═══ Exercise data
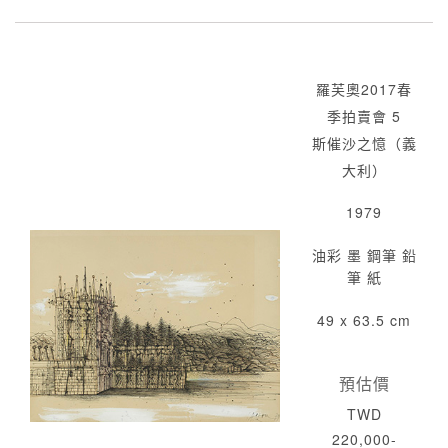
羅芙奧2017春
季拍賣會 5
斯催沙之憶（義
大利）
1979
油彩 墨 鋼筆 鉛
筆 紙
49 x 63.5 cm
預估價
TWD
220,000-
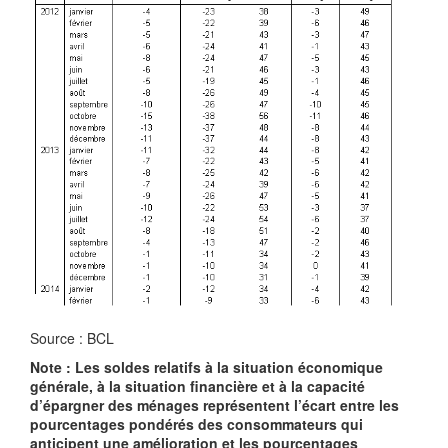
Source : BCL
Note : Les soldes relatifs à la situation économique
générale, à la situation financière et à la capacité
d’épargner des ménages représentent l’écart entre les
pourcentages pondérés des consommateurs qui
anticipent une amélioration et les pourcentages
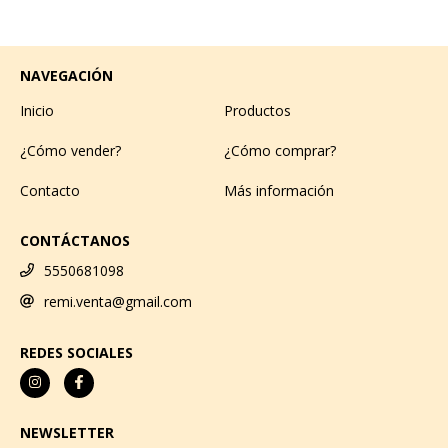
NAVEGACIÓN
Inicio
Productos
¿Cómo vender?
¿Cómo comprar?
Contacto
Más información
CONTÁCTANOS
5550681098
remi.venta@gmail.com
REDES SOCIALES
NEWSLETTER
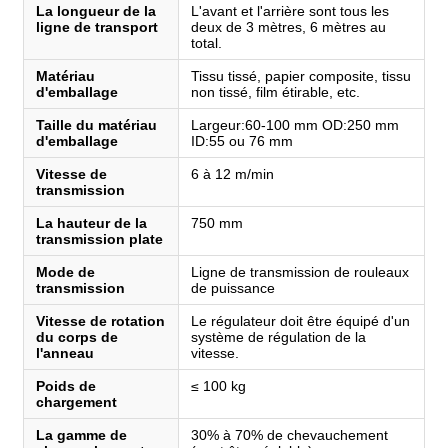
La longueur de la
L'avant et l'arrière sont tous les
ligne de transport
deux de 3 mètres, 6 mètres au
total.
Matériau
Tissu tissé, papier composite, tissu
d'emballage
non tissé, film étirable, etc.
Taille du matériau
Largeur:60-100 mm OD:250 mm
d'emballage
ID:55 ou 76 mm
Vitesse de
6 à 12 m/min
transmission
La hauteur de la
750 mm
transmission plate
Mode de
Ligne de transmission de rouleaux
transmission
de puissance
Vitesse de rotation
Le régulateur doit être équipé d'un
du corps de
système de régulation de la
l'anneau
vitesse.
Poids de
≤ 100 kg
chargement
La gamme de
30% à 70% de chevauchement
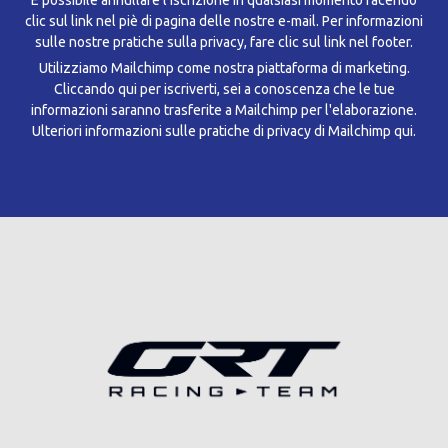
clic sul link nel piè di pagina delle nostre e-mail. Per informazioni
sulle nostre pratiche sulla privacy, fare clic sul link nel footer.
Utilizziamo Mailchimp come nostra piattaforma di marketing.
Cliccando qui per iscriverti, sei a conoscenza che le tue
informazioni saranno trasferite a Mailchimp per l'elaborazione.
Ulteriori informazioni sulle pratiche di privacy di Mailchimp qui.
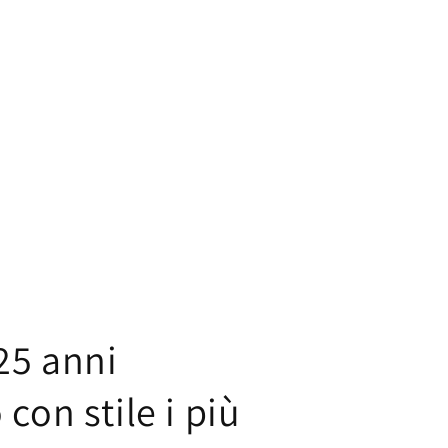
25 anni
con stile i più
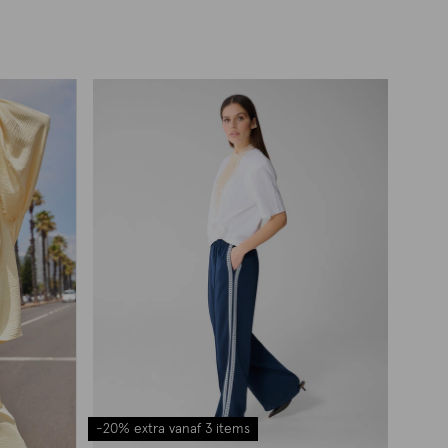
-20% extra vanaf 3 items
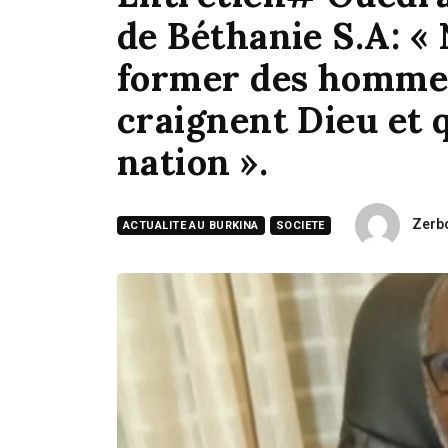
de Béthanie S.A: « 
former des hommes
craignent Dieu et q
nation ».
Zerb
ACTUALITE AU BURKINA
SOCIETE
══════
**The task:**
Pick out each line above that includes "informazioni" and show it.

**Answer to the problem:**
clic sul link nel piè di pagina delle nostre e-mail. Per informazioni
informazioni saranno trasferite a Mailchimp per l'elaborazione.
Ulteriori informazioni sulle pratiche di privacy di Mailchimp qui.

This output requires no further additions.